Der Medizintechniksektor in Deutschland steht mit der EU-MDR immer noch vor einer immensen Herausforderung. Im internationalen Wettbewerb stellt das die Spitzenposition des bisher als äußerst innovativ geltenden Landes
in Frage. Hohe bürokratische Anforderungen, explodierende Kosten für die Zertifizierungsprozesse und mangelnde Umsetzbarkeit der neuen MDR bringen
die Branche ins Schleudern. Die in Berlin und Bonn ansässige GHA – German Health Alliance vereint rund 120 deutsche Medizintechnik-Unternehmen und hat die aktuelle Situation, die viele Mitgliedsunternehmen betrifft, beleuchtet. Insbesondere für kleine und mittlere Unternehmen ist die Lage schwierig.
Weniger neue Produkte,
Innovationsprozesse gebremst
Der bürokratische Aufwand für die Umstellung der technischen Dokumentationen vom MDD-Zertifikat zum MDR-Zertifikat ist nach Angaben der Mitgliedsunternehmen recht hoch. Daher würden teilweise Bestandsprodukte aus dem Sortiment genommen. Auch auf die Zulassung neuer Produkte verzichten Hersteller, da der Aufwand und die Kosten dafür im Verhältnis zu den Umsatzerwartungen zu hoch seien. Somit lege die MDR Innovationsprozesse in Unternehmen lahm.

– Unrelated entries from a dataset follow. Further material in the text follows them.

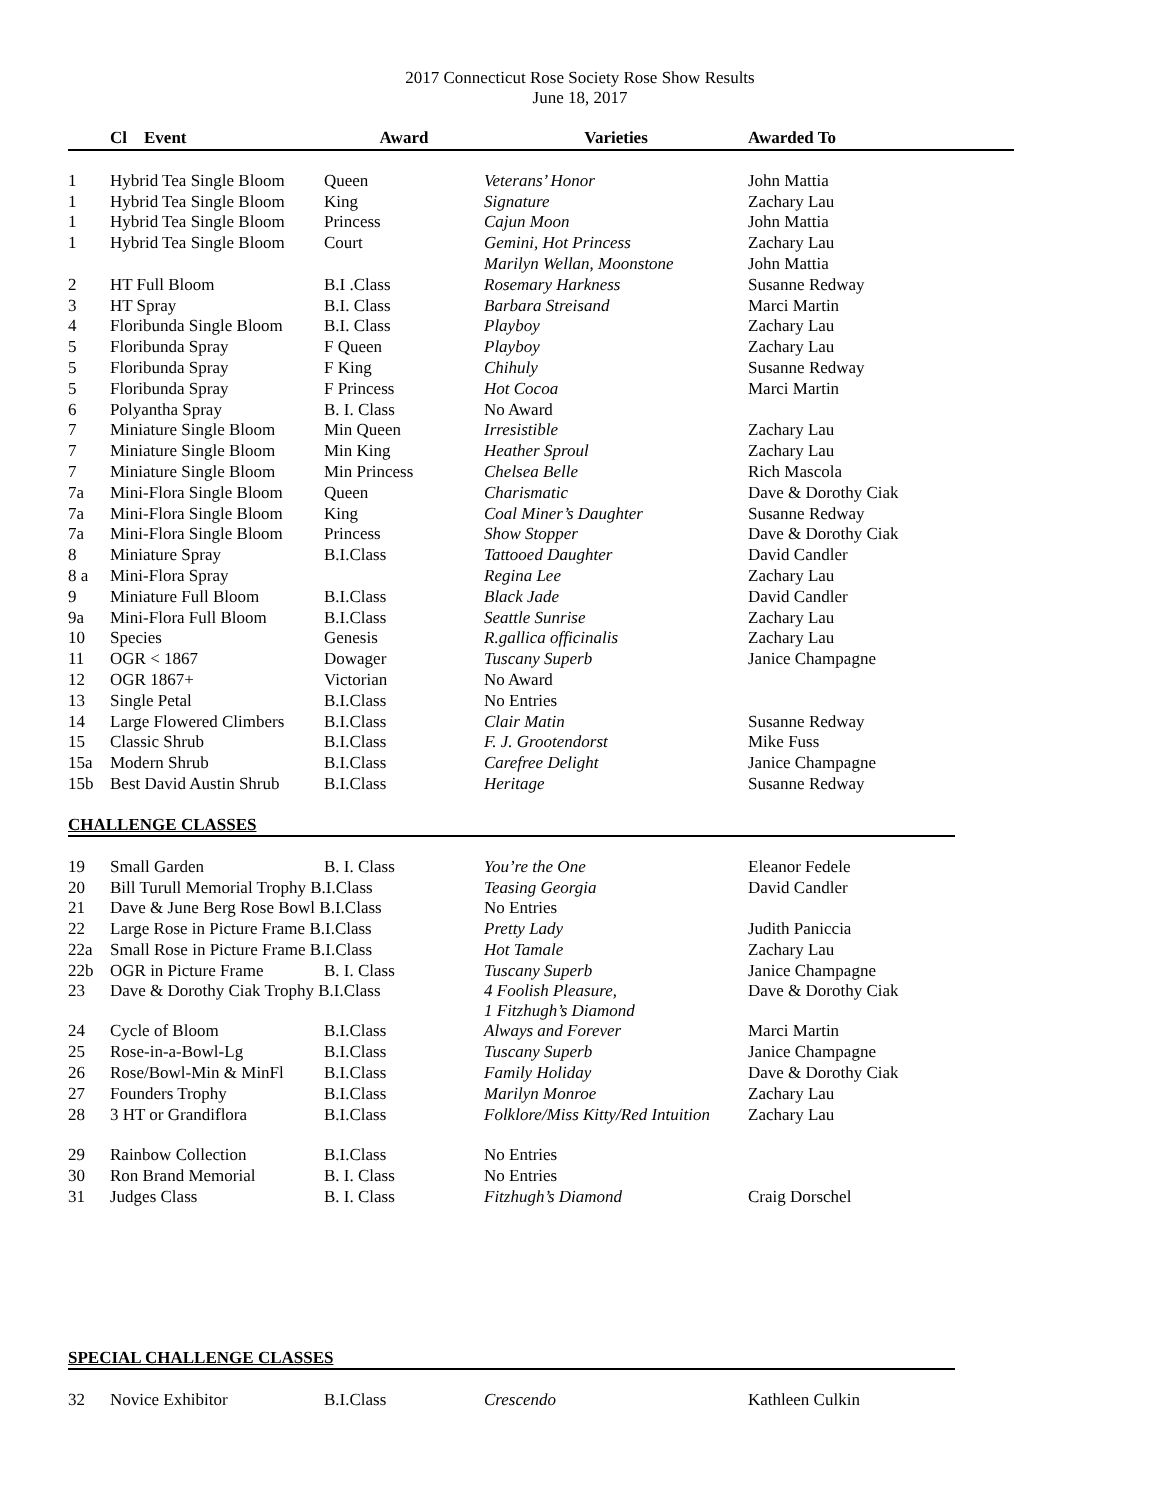2017 Connecticut Rose Society Rose Show Results
June 18, 2017
| | Cl Event | Award | Varieties | Awarded To |
| --- | --- | --- | --- | --- |
| 1 | Hybrid Tea Single Bloom | Queen | Veterans’ Honor | John Mattia |
| 1 | Hybrid Tea Single Bloom | King | Signature | Zachary Lau |
| 1 | Hybrid Tea Single Bloom | Princess | Cajun Moon | John Mattia |
| 1 | Hybrid Tea Single Bloom | Court | Gemini, Hot Princess | Zachary Lau |
| | | | Marilyn Wellan, Moonstone | John Mattia |
| 2 | HT Full Bloom | B.I .Class | Rosemary Harkness | Susanne Redway |
| 3 | HT Spray | B.I. Class | Barbara Streisand | Marci Martin |
| 4 | Floribunda Single Bloom | B.I. Class | Playboy | Zachary Lau |
| 5 | Floribunda Spray | F Queen | Playboy | Zachary Lau |
| 5 | Floribunda Spray | F King | Chihuly | Susanne Redway |
| 5 | Floribunda Spray | F Princess | Hot Cocoa | Marci Martin |
| 6 | Polyantha Spray | B. I. Class | No Award | |
| 7 | Miniature Single Bloom | Min Queen | Irresistible | Zachary Lau |
| 7 | Miniature Single Bloom | Min King | Heather Sproul | Zachary Lau |
| 7 | Miniature Single Bloom | Min Princess | Chelsea Belle | Rich Mascola |
| 7a | Mini-Flora Single Bloom | Queen | Charismatic | Dave & Dorothy Ciak |
| 7a | Mini-Flora Single Bloom | King | Coal Miner’s Daughter | Susanne Redway |
| 7a | Mini-Flora Single Bloom | Princess | Show Stopper | Dave & Dorothy Ciak |
| 8 | Miniature Spray | B.I.Class | Tattooed Daughter | David Candler |
| 8 a | Mini-Flora Spray | | Regina Lee | Zachary Lau |
| 9 | Miniature Full Bloom | B.I.Class | Black Jade | David Candler |
| 9a | Mini-Flora Full Bloom | B.I.Class | Seattle Sunrise | Zachary Lau |
| 10 | Species | Genesis | R.gallica officinalis | Zachary Lau |
| 11 | OGR < 1867 | Dowager | Tuscany Superb | Janice Champagne |
| 12 | OGR 1867+ | Victorian | No Award | |
| 13 | Single Petal | B.I.Class | No Entries | |
| 14 | Large Flowered Climbers | B.I.Class | Clair Matin | Susanne Redway |
| 15 | Classic Shrub | B.I.Class | F. J. Grootendorst | Mike Fuss |
| 15a | Modern Shrub | B.I.Class | Carefree Delight | Janice Champagne |
| 15b | Best David Austin Shrub | B.I.Class | Heritage | Susanne Redway |
CHALLENGE CLASSES
| 19 | Small Garden | B. I. Class | You’re the One | Eleanor Fedele |
| 20 | Bill Turull Memorial Trophy B.I.Class | | Teasing Georgia | David Candler |
| 21 | Dave & June Berg Rose Bowl B.I.Class | | No Entries | |
| 22 | Large Rose in Picture Frame B.I.Class | | Pretty Lady | Judith Paniccia |
| 22a | Small Rose in Picture Frame B.I.Class | | Hot Tamale | Zachary Lau |
| 22b | OGR in Picture Frame | B. I. Class | Tuscany Superb | Janice Champagne |
| 23 | Dave & Dorothy Ciak Trophy B.I.Class | | 4 Foolish Pleasure, 1 Fitzhugh’s Diamond | Dave & Dorothy Ciak |
| 24 | Cycle of Bloom | B.I.Class | Always and Forever | Marci Martin |
| 25 | Rose-in-a-Bowl-Lg | B.I.Class | Tuscany Superb | Janice Champagne |
| 26 | Rose/Bowl-Min & MinFl | B.I.Class | Family Holiday | Dave & Dorothy Ciak |
| 27 | Founders Trophy | B.I.Class | Marilyn Monroe | Zachary Lau |
| 28 | 3 HT or Grandiflora | B.I.Class | Folklore/Miss Kitty/Red Intuition | Zachary Lau |
| 29 | Rainbow Collection | B.I.Class | No Entries | |
| 30 | Ron Brand Memorial | B. I. Class | No Entries | |
| 31 | Judges Class | B. I. Class | Fitzhugh’s Diamond | Craig Dorschel |
SPECIAL CHALLENGE CLASSES
| 32 | Novice Exhibitor | B.I.Class | Crescendo | Kathleen Culkin |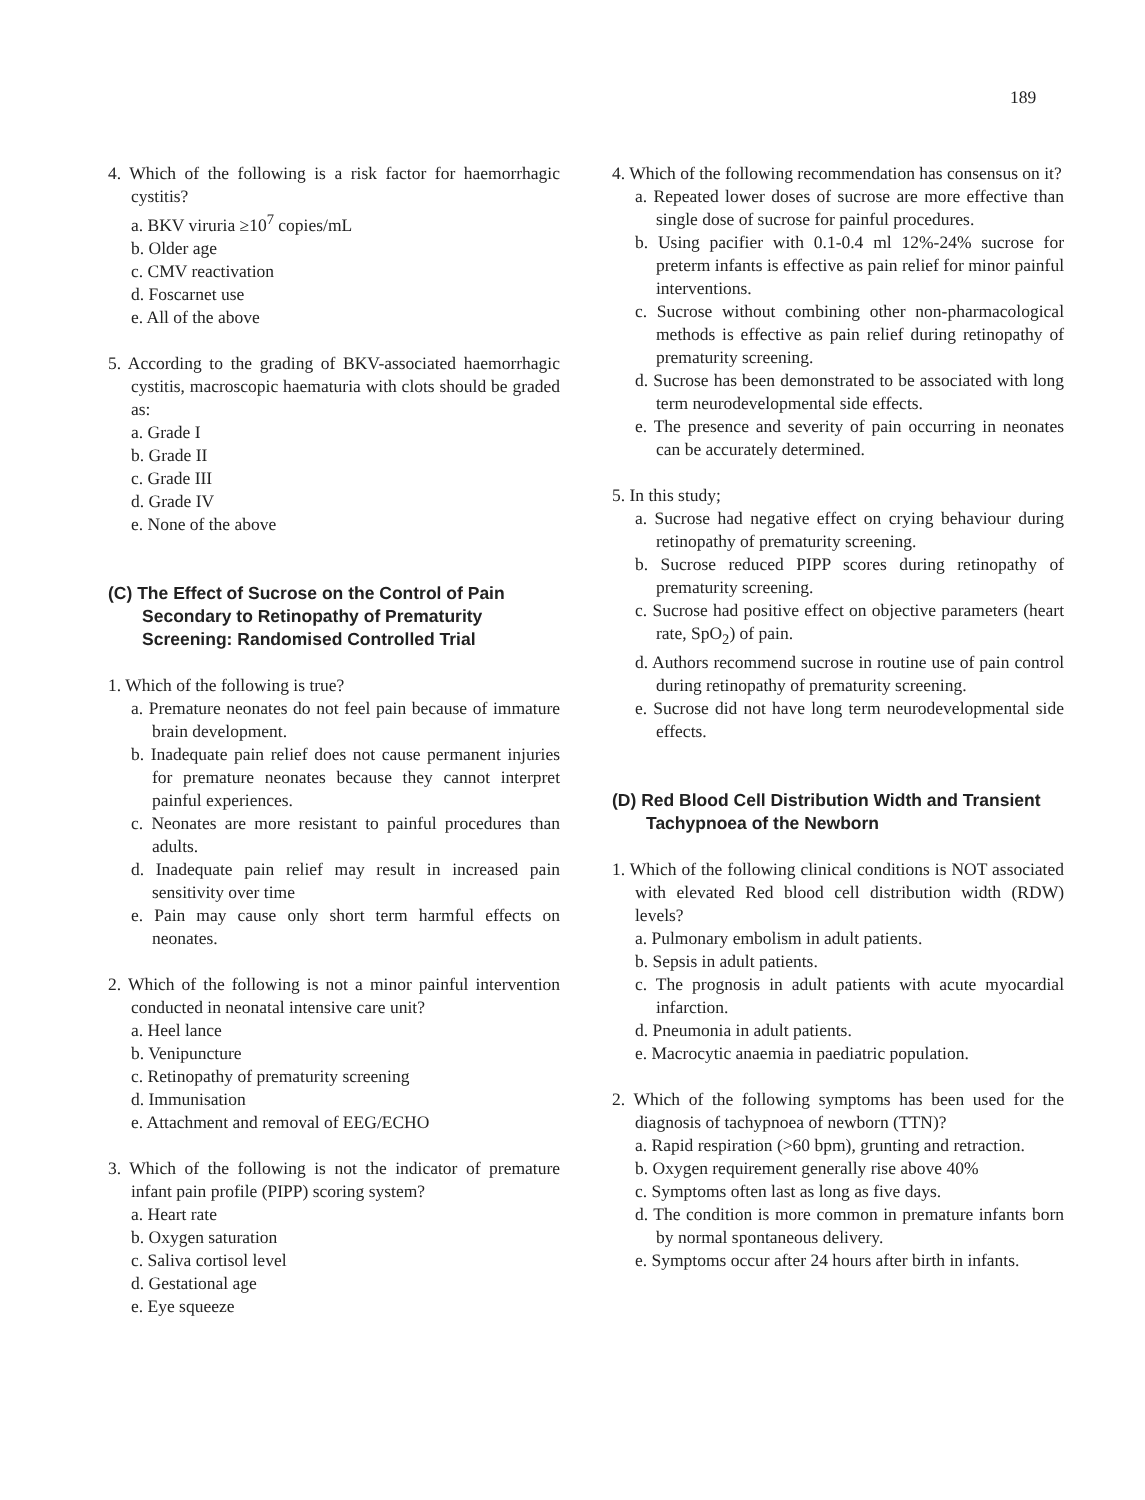189
4. Which of the following is a risk factor for haemorrhagic cystitis?
a. BKV viruria ≥10<sup>7</sup> copies/mL
b. Older age
c. CMV reactivation
d. Foscarnet use
e. All of the above
5. According to the grading of BKV-associated haemorrhagic cystitis, macroscopic haematuria with clots should be graded as:
a. Grade I
b. Grade II
c. Grade III
d. Grade IV
e. None of the above
(C) The Effect of Sucrose on the Control of Pain Secondary to Retinopathy of Prematurity Screening: Randomised Controlled Trial
1. Which of the following is true?
a. Premature neonates do not feel pain because of immature brain development.
b. Inadequate pain relief does not cause permanent injuries for premature neonates because they cannot interpret painful experiences.
c. Neonates are more resistant to painful procedures than adults.
d. Inadequate pain relief may result in increased pain sensitivity over time
e. Pain may cause only short term harmful effects on neonates.
2. Which of the following is not a minor painful intervention conducted in neonatal intensive care unit?
a. Heel lance
b. Venipuncture
c. Retinopathy of prematurity screening
d. Immunisation
e. Attachment and removal of EEG/ECHO
3. Which of the following is not the indicator of premature infant pain profile (PIPP) scoring system?
a. Heart rate
b. Oxygen saturation
c. Saliva cortisol level
d. Gestational age
e. Eye squeeze
4. Which of the following recommendation has consensus on it?
a. Repeated lower doses of sucrose are more effective than single dose of sucrose for painful procedures.
b. Using pacifier with 0.1-0.4 ml 12%-24% sucrose for preterm infants is effective as pain relief for minor painful interventions.
c. Sucrose without combining other non-pharmacological methods is effective as pain relief during retinopathy of prematurity screening.
d. Sucrose has been demonstrated to be associated with long term neurodevelopmental side effects.
e. The presence and severity of pain occurring in neonates can be accurately determined.
5. In this study;
a. Sucrose had negative effect on crying behaviour during retinopathy of prematurity screening.
b. Sucrose reduced PIPP scores during retinopathy of prematurity screening.
c. Sucrose had positive effect on objective parameters (heart rate, SpO<sub>2</sub>) of pain.
d. Authors recommend sucrose in routine use of pain control during retinopathy of prematurity screening.
e. Sucrose did not have long term neurodevelopmental side effects.
(D) Red Blood Cell Distribution Width and Transient Tachypnoea of the Newborn
1. Which of the following clinical conditions is NOT associated with elevated Red blood cell distribution width (RDW) levels?
a. Pulmonary embolism in adult patients.
b. Sepsis in adult patients.
c. The prognosis in adult patients with acute myocardial infarction.
d. Pneumonia in adult patients.
e. Macrocytic anaemia in paediatric population.
2. Which of the following symptoms has been used for the diagnosis of tachypnoea of newborn (TTN)?
a. Rapid respiration (>60 bpm), grunting and retraction.
b. Oxygen requirement generally rise above 40%
c. Symptoms often last as long as five days.
d. The condition is more common in premature infants born by normal spontaneous delivery.
e. Symptoms occur after 24 hours after birth in infants.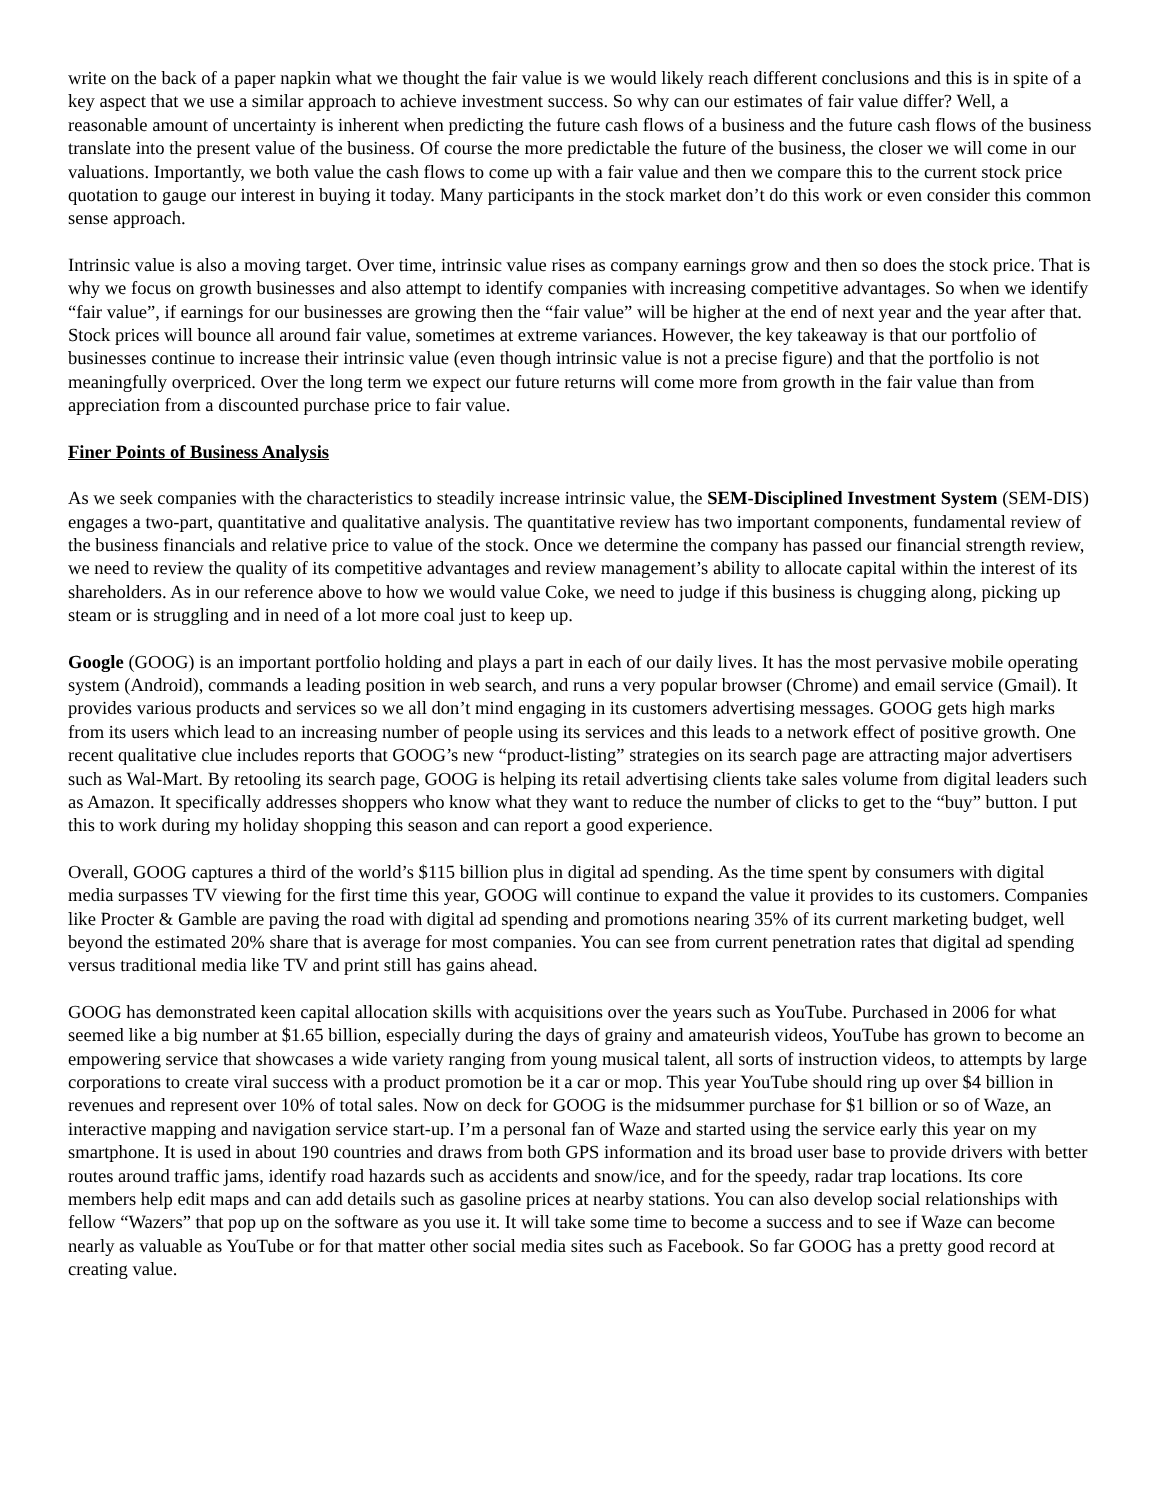write on the back of a paper napkin what we thought the fair value is we would likely reach different conclusions and this is in spite of a key aspect that we use a similar approach to achieve investment success. So why can our estimates of fair value differ? Well, a reasonable amount of uncertainty is inherent when predicting the future cash flows of a business and the future cash flows of the business translate into the present value of the business. Of course the more predictable the future of the business, the closer we will come in our valuations. Importantly, we both value the cash flows to come up with a fair value and then we compare this to the current stock price quotation to gauge our interest in buying it today. Many participants in the stock market don’t do this work or even consider this common sense approach.
Intrinsic value is also a moving target. Over time, intrinsic value rises as company earnings grow and then so does the stock price. That is why we focus on growth businesses and also attempt to identify companies with increasing competitive advantages. So when we identify “fair value”, if earnings for our businesses are growing then the “fair value” will be higher at the end of next year and the year after that. Stock prices will bounce all around fair value, sometimes at extreme variances. However, the key takeaway is that our portfolio of businesses continue to increase their intrinsic value (even though intrinsic value is not a precise figure) and that the portfolio is not meaningfully overpriced. Over the long term we expect our future returns will come more from growth in the fair value than from appreciation from a discounted purchase price to fair value.
Finer Points of Business Analysis
As we seek companies with the characteristics to steadily increase intrinsic value, the SEM-Disciplined Investment System (SEM-DIS) engages a two-part, quantitative and qualitative analysis. The quantitative review has two important components, fundamental review of the business financials and relative price to value of the stock. Once we determine the company has passed our financial strength review, we need to review the quality of its competitive advantages and review management’s ability to allocate capital within the interest of its shareholders. As in our reference above to how we would value Coke, we need to judge if this business is chugging along, picking up steam or is struggling and in need of a lot more coal just to keep up.
Google (GOOG) is an important portfolio holding and plays a part in each of our daily lives. It has the most pervasive mobile operating system (Android), commands a leading position in web search, and runs a very popular browser (Chrome) and email service (Gmail). It provides various products and services so we all don’t mind engaging in its customers advertising messages. GOOG gets high marks from its users which lead to an increasing number of people using its services and this leads to a network effect of positive growth. One recent qualitative clue includes reports that GOOG’s new “product-listing” strategies on its search page are attracting major advertisers such as Wal-Mart. By retooling its search page, GOOG is helping its retail advertising clients take sales volume from digital leaders such as Amazon. It specifically addresses shoppers who know what they want to reduce the number of clicks to get to the “buy” button. I put this to work during my holiday shopping this season and can report a good experience.
Overall, GOOG captures a third of the world’s $115 billion plus in digital ad spending. As the time spent by consumers with digital media surpasses TV viewing for the first time this year, GOOG will continue to expand the value it provides to its customers. Companies like Procter & Gamble are paving the road with digital ad spending and promotions nearing 35% of its current marketing budget, well beyond the estimated 20% share that is average for most companies. You can see from current penetration rates that digital ad spending versus traditional media like TV and print still has gains ahead.
GOOG has demonstrated keen capital allocation skills with acquisitions over the years such as YouTube. Purchased in 2006 for what seemed like a big number at $1.65 billion, especially during the days of grainy and amateurish videos, YouTube has grown to become an empowering service that showcases a wide variety ranging from young musical talent, all sorts of instruction videos, to attempts by large corporations to create viral success with a product promotion be it a car or mop. This year YouTube should ring up over $4 billion in revenues and represent over 10% of total sales. Now on deck for GOOG is the midsummer purchase for $1 billion or so of Waze, an interactive mapping and navigation service start-up. I’m a personal fan of Waze and started using the service early this year on my smartphone. It is used in about 190 countries and draws from both GPS information and its broad user base to provide drivers with better routes around traffic jams, identify road hazards such as accidents and snow/ice, and for the speedy, radar trap locations. Its core members help edit maps and can add details such as gasoline prices at nearby stations. You can also develop social relationships with fellow “Wazers” that pop up on the software as you use it. It will take some time to become a success and to see if Waze can become nearly as valuable as YouTube or for that matter other social media sites such as Facebook. So far GOOG has a pretty good record at creating value.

Unternehmen der Branche stellten auch die Sinnhaftigkeit der geltenden Regelungen in Frage. Konstruktion und Herstellung etablierter und sicherer Bestandsprodukte würden durch die in der MDR gestellten erhöhten Anforderungen an die Nachweisführung nicht verbessert. Vorteile für Patienten und Anwender seien nicht erkennbar. Für Hersteller eines breiten Produktsortimentes sei das Prozedere zur Aufnahme von Bestandsprodukten in das MDR-Zertifikat durch jeweilige „Change Notifications“ sehr zeit- und kostenaufwendig.
GHA: Appell an Politiker der EU-Kommission
Regulatory-Affairs-Experten der German Health Alliance – GHA wie der Vorstandsvorsitzende Erhard Fichtner appellieren daher an die Politiker der EU-Kommission, die Innovationskraft und Marktstärke der deutschen Medizinprodukte-Hersteller nicht durch zu hohe Hürden der Regulierung zu gefährden.
„Vor allem die gestiegenen Anforderungen an die klinische Bewertung und die klinische Nachbeobachtung, der Post Market Clinical Follow-up oder kurz PMCF, treffen die Unternehmen am meisten“, sagt Luca Salvatore. Er verantwortet den Bereich International Regulatory Affairs am Johner Institut in Konstanz. Von der GHA wurde er befragt, um den GHA-Arbeitskreis Regulatory Ark zu unterstützen. Laut Salvatore sei es vor der MDR gängige Praxis gewesen, „die Sicherheit und Leistung anhand von klinischen Daten von Vergleichsprodukten zu bewerten, anstatt eigene klinische Daten mit dem eigenen Produkt zu generieren, zum Beispiel in Form von klinischen Prüfungen am Menschen“. Da die MDR nun bezüglich der Äquivalenz strengere Kriterien vorgebe, sei es kaum noch möglich, diese häufig vereinfachte Route zu wählen.
Ausgewogenes Verhältnis von Patientensicherheit und Vorgaben
Für die gestiegenen Anforderungen an die klinischen Bewertungen wäre ein risikobasierter Ansatz in der MDR sinnvoll. An Produkte niedrigerer Risikoklasse und Produkte mit etablierter Technologie sollten weniger Anforderungen für klinische Bewertung und klinische Nachweise gestellt werden als an Produkte mit höherem Risiko. „Ein ausgewogenes Verhältnis von Patientensicherheit und umsetzbaren Vorgaben für Hersteller sowie die Förderung von Innovation und Forschung am Standort Deutschland wäre unser Appell an die zuständigen EU-Politiker“, so GHA-Vorstandsvorsitzender Erhard Fichtner.